_Work order_. Every record must be retyped as it stands.

[Stored data entries]
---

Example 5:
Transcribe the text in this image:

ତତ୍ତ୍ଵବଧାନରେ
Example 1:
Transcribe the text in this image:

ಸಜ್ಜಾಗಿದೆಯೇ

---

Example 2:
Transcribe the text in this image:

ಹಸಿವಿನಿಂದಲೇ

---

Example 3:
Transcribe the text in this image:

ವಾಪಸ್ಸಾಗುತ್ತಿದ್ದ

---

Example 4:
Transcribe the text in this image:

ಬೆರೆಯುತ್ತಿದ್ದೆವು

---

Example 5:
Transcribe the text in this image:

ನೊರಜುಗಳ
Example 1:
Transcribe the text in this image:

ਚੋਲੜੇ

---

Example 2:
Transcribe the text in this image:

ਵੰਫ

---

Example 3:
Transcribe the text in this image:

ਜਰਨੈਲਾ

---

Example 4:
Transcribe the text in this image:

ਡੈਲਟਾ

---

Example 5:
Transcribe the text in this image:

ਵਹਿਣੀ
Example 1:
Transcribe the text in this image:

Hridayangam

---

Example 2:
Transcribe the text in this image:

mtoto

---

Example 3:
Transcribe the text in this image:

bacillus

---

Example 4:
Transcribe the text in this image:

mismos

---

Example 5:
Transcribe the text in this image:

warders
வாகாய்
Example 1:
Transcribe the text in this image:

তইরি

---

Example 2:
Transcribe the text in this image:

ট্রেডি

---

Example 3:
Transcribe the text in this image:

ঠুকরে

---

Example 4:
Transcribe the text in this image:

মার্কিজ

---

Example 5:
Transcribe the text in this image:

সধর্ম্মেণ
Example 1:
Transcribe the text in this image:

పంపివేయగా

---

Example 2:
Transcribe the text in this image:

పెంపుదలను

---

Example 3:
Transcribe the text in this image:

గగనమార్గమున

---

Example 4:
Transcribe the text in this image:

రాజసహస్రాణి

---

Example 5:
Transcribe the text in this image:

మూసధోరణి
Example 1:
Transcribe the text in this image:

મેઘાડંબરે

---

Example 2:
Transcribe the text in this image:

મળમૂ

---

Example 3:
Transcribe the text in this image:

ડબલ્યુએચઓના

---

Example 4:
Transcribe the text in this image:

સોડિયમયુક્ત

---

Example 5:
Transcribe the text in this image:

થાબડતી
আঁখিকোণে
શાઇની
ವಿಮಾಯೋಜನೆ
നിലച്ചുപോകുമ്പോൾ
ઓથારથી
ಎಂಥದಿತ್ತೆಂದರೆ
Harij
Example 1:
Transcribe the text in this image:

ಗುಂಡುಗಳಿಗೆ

_Response below_.
---

Example 5:
Transcribe the text in this image:

ତତ୍ତ୍ଵବଧାନରେ
Example 1:
Transcribe the text in this image:

ಸಜ್ಜಾಗಿದೆಯೇ

---

Example 2:
Transcribe the text in this image:

ಹಸಿವಿನಿಂದಲೇ

---

Example 3:
Transcribe the text in this image:

ವಾಪಸ್ಸಾಗುತ್ತಿದ್ದ

---

Example 4:
Transcribe the text in this image:

ಬೆರೆಯುತ್ತಿದ್ದೆವು

---

Example 5:
Transcribe the text in this image:

ನೊರಜುಗಳ
Example 1:
Transcribe the text in this image:

ਚੋਲੜੇ

---

Example 2:
Transcribe the text in this image:

ਵੰਫ

---

Example 3:
Transcribe the text in this image:

ਜਰਨੈਲਾ

---

Example 4:
Transcribe the text in this image:

ਡੈਲਟਾ

---

Example 5:
Transcribe the text in this image:

ਵਹਿਣੀ
Example 1:
Transcribe the text in this image:

Hridayangam

---

Example 2:
Transcribe the text in this image:

mtoto

---

Example 3:
Transcribe the text in this image:

bacillus

---

Example 4:
Transcribe the text in this image:

mismos

---

Example 5:
Transcribe the text in this image:

warders
வாகாய்
Example 1:
Transcribe the text in this image:

তইরি

---

Example 2:
Transcribe the text in this image:

ট্রেডি

---

Example 3:
Transcribe the text in this image:

ঠুকরে

---

Example 4:
Transcribe the text in this image:

মার্কিজ

---

Example 5:
Transcribe the text in this image:

সধর্ম্মেণ
Example 1:
Transcribe the text in this image:

పంపివేయగా

---

Example 2:
Transcribe the text in this image:

పెంపుదలను

---

Example 3:
Transcribe the text in this image:

గగనమార్గమున

---

Example 4:
Transcribe the text in this image:

రాజసహస్రాణి

---

Example 5:
Transcribe the text in this image:

మూసధోరణి
Example 1:
Transcribe the text in this image:

મેઘાડંબરે

---

Example 2:
Transcribe the text in this image:

મળમૂ

---

Example 3:
Transcribe the text in this image:

ડબલ્યુએચઓના

---

Example 4:
Transcribe the text in this image:

સોડિયમયુક્ત

---

Example 5:
Transcribe the text in this image:

થાબડતી
আঁখিকোণে
શાઇની
ವಿಮಾಯೋಜನೆ
നിലച്ചുപോകുമ്പോൾ
ઓથારથી
ಎಂಥದಿತ್ತೆಂದರೆ
Harij
Example 1:
Transcribe the text in this image:

ಗುಂಡುಗಳಿಗೆ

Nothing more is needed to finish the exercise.